● **Textabschnitt**:
——————————
Ort: Vor bzw. hinter den diversen Filtern.

Messgeräte: U-Rohrmanometer, Druckwächter u.a.

Verfahren: Über zwei Differenzdruckstutzen, die mit dem Auswertegerät verbunden werden.

Bild 4: Zur Abnahme einer RLT-Anlage gehören nach DIN EN 12599 auch elektrotechnische Prüfungen und Messungen.
Bild: Wolf GmbH, Mainburg

Stromaufnahme des Motors

Auch elektrotechnische Prüfungen und Messungen gehören nach DIN EN 12599 zur Abnahme. Arbeiten an elektrischen Anlagen unterliegen strengen Sicherheitsbestimmungen und dürfen nur von einer Elektrofachkraft ausgeführt werden. Unter Elektrofachkraft versteht man einen Elektrogesellen, E-Meister, E-Techniker oder E-Ingenieur. Die Norm schreibt in der Funktionsmessung die Überprüfung der Stromaufnahme des Motors vor. Nicht vorgeschrieben, aber empfehlenswert, ist die Überprüfung der Motordrehzahl (mittels Stroboskop oder Reflektionsmessgerät). Insbesondere bei Minderleistung des Ventilators geben beide Werte in Kombination mit dem Motorkennfeld Aufschluss darüber, ob eine Leistungssteigerung durch einen Austausch der Keilriemenscheibe möglich ist oder ob der Motor ausgewechselt werden muss. Die elektrische Leistungsmessung kann unter anderem mittels eines Leistungsmessgerätes (Stromzähler) erfolgen.

Notwendigkeit: Die Messung der Stromaufnahme muss bei jedem Motor durchgeführt werden.

Ort: Am jeweiligen Schaltschrank, in dem sich das Leistungsmessgerät befindet.

Messgeräte: Leistungsmessgerät und eine Uhr.

Verfahren: Elektrizitätszähler messen die elektrische Arbeit W in Kilowattstunden (kWh), die sich durch die Leistung P multipliziert mit der Zeit t ergibt. In Abhängigkeit einer bestimmten Betriebszeit t (min. 10 min) kann somit die Leistungsaufnahme des Motors bestimmt werden.

Messungen im Raum

Bei den Funktionsmessungen im Raum steht im Wesentlichen die Behaglichkeit (thermisch und akustisch) im Vordergrund.

Luftstrom

Unter den diversen Verfahren zur Erfassung des Luftstromes im Raum sei hier das unkomplizierteste, mittels Luftdurchsatzmesser, vorgestellt.

Notwendigkeit: Die Messung des Luftstroms im Raum ist nur durchzuführen, wenn sie vorher vertraglich vereinbart wurde.

Ort: unter dem Luftauslass.

Messgeräte: Luftdurchsatzmesser, Nullmethode oder Netzmessung in der Luftleitung.

Verfahren: Das Messgerät (Bild 5) besteht im Regelfall aus einem Segeltuch, an dessen Ende sich eine Druckmesseinrichtung befindet. In Abhängigkeit des Querschnittes wird ein Volumenstrom über ein Display häufig direkt angezeigt. Es ist sowohl für Zu- als auch für Abluftdurchlässe geeignet. Allerdings ist es bei Drallluftauslässen, bedingt durch die Anströmrichtung, mitunter nicht anwendbar (diesbezüglich sollten die Herstellerangaben beachtet werden).
——————————
● **Zu lösende Aufgaben**:
1. Bitte kopiere aus dem Text über Funktionsmessungen wortgetreu den Abschnitt, der mit den Worten „Unter den diversen“ beginnt und mit „vertraglich vereinbart wurde.“ endet.
2. Welche Mindestbetriebszeit nennt der Text über Funktionsmessungen für die Bestimmung der Leistungsaufnahme des Motors?
3. Schreibe den Text über Funktionsmessungen ab seinem letzten Satz weiter.

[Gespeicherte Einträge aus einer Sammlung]
——————————
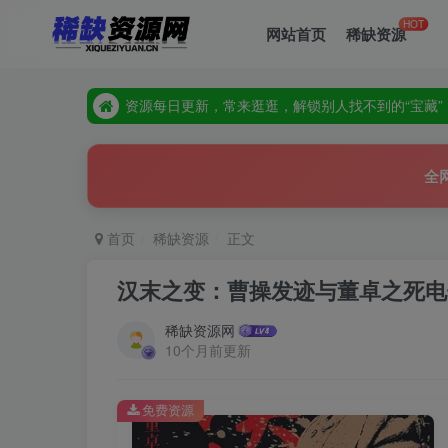
HOT
网站首页
稀缺资源
资源每日更新，常来逛逛，解锁别人找不到的“宝藏”
全站隐藏高价值资源，多逛多刷，惊喜就在下一页等
资源每日更新，常来逛逛，解锁别人找不到的“宝藏”
全站隐藏高价值资源，多逛多刷，惊喜就在下一页等
全
首页
稀缺资源
正文
汉末之变：曹操发迹与董卓之死电
稀缺资源网
10个月前更新
免费资源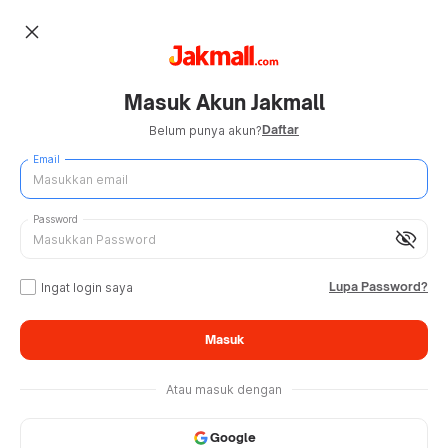
close
Masuk Akun Jakmall
Daftar
Belum punya akun?
Email
Password
visibility_off
Lupa Password?
Ingat login saya
Masuk
Atau masuk dengan
Google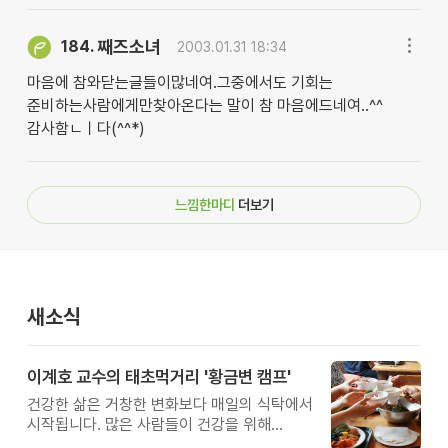
째즈소녀
184.
2003.01.31 18:34
마음에 참와닫는글들이많네여.그중에서도 기회는
준비하는사람에게만찾아온다는 말이 참 마음에드네여..^^
감사함ㄴㅣ다(^^*)
느낌한마디
더보기
새소식
이계호 교수의 태초먹거리 '황금변 캠프'
건강한 삶은 거창한 변화보다 매일의 식탁에서
시작됩니다. 많은 사람들이 건강을 위해
새로운 방법을 찾지만, 건강한 생활은 작은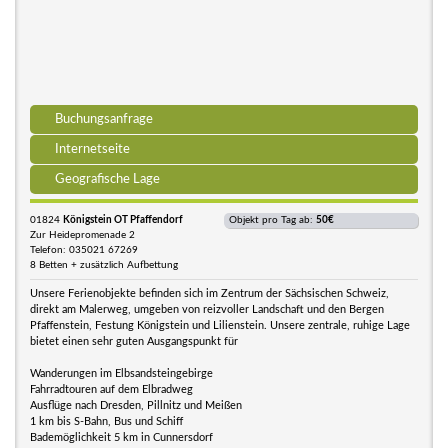
Buchungsanfrage
Internetseite
Geografische Lage
01824
Königstein OT Pfaffendorf
Objekt pro Tag ab:
50€
Zur Heidepromenade 2
Telefon: 035021 67269
8 Betten + zusätzlich Aufbettung
Unsere Ferienobjekte befinden sich im Zentrum der Sächsischen Schweiz,
direkt am Malerweg, umgeben von reizvoller Landschaft und den Bergen
Pfaffenstein, Festung Königstein und Lilienstein. Unsere zentrale, ruhige Lage
bietet einen sehr guten Ausgangspunkt für
Wanderungen im Elbsandsteingebirge
Fahrradtouren auf dem Elbradweg
Ausflüge nach Dresden, Pillnitz und Meißen
1 km bis S-Bahn, Bus und Schiff
Bademöglichkeit 5 km in Cunnersdorf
——————————
● **Lösungen**:
1.
Unter den diversen Verfahren zur Erfassung des Luftstromes im Raum sei hier das unkomplizierteste, mittels Luftdurchsatzmesser, vorgestellt.

Notwendigkeit: Die Messung des Luftstroms im Raum ist nur durchzuführen, wenn sie vorher vertraglich vereinbart wurde.

2. Mindestens 10 Minuten.

3.
Bild 5: Luftdurchsatzmessung bei Zu- bzw. Abluftdurchlässen im Raum.

Lufttemperatur

Nirgends ist die Unkenntnis größer als bei der Temperaturermittlung im Raum. Was wurde vereinbart? Einfach nur die Lufttemperatur oder dem Stand der Technik entsprechend die, gemäß DIN 1946-T2 [5] definierte, so genannte operative Raumtemperatur. Die notwendigen Angaben sollten aus dem Leistungsverzeichnis hervorgehen. Im Weiteren wird hier das Messverfahren zur Erfassung der operativen Raumtemperatur beschrieben.

Notwendigkeit: Die Messung der operativen Raumtemperatur ist fast immer in Teilklima- bzw. in Klimaanlagen erforderlich.

Ort: Die Messung der operativen Raumtemperatur sollte zeitgleich oder, da dieses häufig nicht möglich ist, kurz hintereinander in 0,1 m, 1,1 m und 1,7 m Höhe durchgeführt werden. Sie sollte da erfolgen, wo die vereinbarte Temperatur erforderlich wird (beispielsweise am Arbeitsplatz).

Messgeräte: Die Messung der operativen Raumtemperatur erfolgt mit dem so genannten Globethermometer. Hierbei handelt es sich um ein, in eine schwarze Hohlkugel eingeschraubtes, Widerstandsthermometer.

Verfahren: Die Hohlkugel steht im Strahlungsaustausch mit den raumumschließenden Wänden. Das Widerstandsthermometer misst nun einen Mix aus Lufttemperatur sowie Temperatur der Wandoberflächen. Die Beharrungszeit kann im Einzellfall etwas länger dauern (circa 5 min). Dabei gibt es temperaturseitige Anforderungen wie:

Luftfeuchte

Bei der Verarbeitung feuchteempfindlicher Materialien in Produktionsbetrieben muss häufig eine bestimmte Luftfeuchte garantiert werden. Die hygienische Überprüfung ist gemäß VDI 6022 von einer Hygienefachkraft durchzuführen. Im Raum selber wird die Luftfeuchtigkeit erfasst.

Notwendigkeit: Die Messung der Raumluftfeuchte wird erforderlich, wenn eine Feuchtegarantie vereinbart wurde bzw. ein Befeuchter installiert ist.

Ort: Die Messung der Raumluftfeuchte sollte an dem vertraglich vereinbarten Ort erfolgen.

Messgeräte: Assmann’sches Aspirationspsychrometer (Auswertung sehr genau), kapazitive Feuchtefühler (Direktanzeige manchmal ungenau).

Verfahren: Das Assmann’sches Aspirationspsychrometer bedient sich zweier Temperaturmessungen mittels Quecksilberthermometer. Zum einen wird die Lufttemperatur erfasst und zum anderen die Feuchtkugeltemperatur. Die Auswertung erfolgt über das h,x-Diagramm. Der Schnittpunkt aus der Lufttemperatur (t = konstant) und der Feuchtkugeltemperatur (angesetzt von der Sättigungslinie über h = konstant zum Schnittpunkt) entspricht dem aktuellen Zustandspunkt im h,x-Diagramm, aus dem nun alle Informationen abgelesen werden können.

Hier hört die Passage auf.